SUPPLIED RECORDS START

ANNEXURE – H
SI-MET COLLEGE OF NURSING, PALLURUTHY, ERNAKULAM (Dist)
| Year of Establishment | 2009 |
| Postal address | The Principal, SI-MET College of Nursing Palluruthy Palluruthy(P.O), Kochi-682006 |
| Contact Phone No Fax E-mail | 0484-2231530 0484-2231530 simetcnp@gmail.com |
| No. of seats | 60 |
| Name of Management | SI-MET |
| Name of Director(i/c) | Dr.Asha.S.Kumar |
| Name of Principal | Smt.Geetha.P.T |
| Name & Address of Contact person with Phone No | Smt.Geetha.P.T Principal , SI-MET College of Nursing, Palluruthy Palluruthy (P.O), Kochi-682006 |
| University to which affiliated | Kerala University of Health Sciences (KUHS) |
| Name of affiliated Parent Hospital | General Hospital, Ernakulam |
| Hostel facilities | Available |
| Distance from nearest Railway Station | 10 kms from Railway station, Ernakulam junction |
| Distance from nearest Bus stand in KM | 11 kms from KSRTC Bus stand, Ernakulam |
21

SUPPLIED RECORDS END

* **TASK OBJECTIVE**
Please reproduce each record precisely as written.

* **ANSWER FOR THIS EXERCISE**
ANNEXURE – H
SI-MET COLLEGE OF NURSING, PALLURUTHY, ERNAKULAM (Dist)
| Year of Establishment | 2009 |
| Postal address | The Principal, SI-MET College of Nursing Palluruthy Palluruthy(P.O), Kochi-682006 |
| Contact Phone No Fax E-mail | 0484-2231530 0484-2231530 simetcnp@gmail.com |
| No. of seats | 60 |
| Name of Management | SI-MET |
| Name of Director(i/c) | Dr.Asha.S.Kumar |
| Name of Principal | Smt.Geetha.P.T |
| Name & Address of Contact person with Phone No | Smt.Geetha.P.T Principal , SI-MET College of Nursing, Palluruthy Palluruthy (P.O), Kochi-682006 |
| University to which affiliated | Kerala University of Health Sciences (KUHS) |
| Name of affiliated Parent Hospital | General Hospital, Ernakulam |
| Hostel facilities | Available |
| Distance from nearest Railway Station | 10 kms from Railway station, Ernakulam junction |
| Distance from nearest Bus stand in KM | 11 kms from KSRTC Bus stand, Ernakulam |
21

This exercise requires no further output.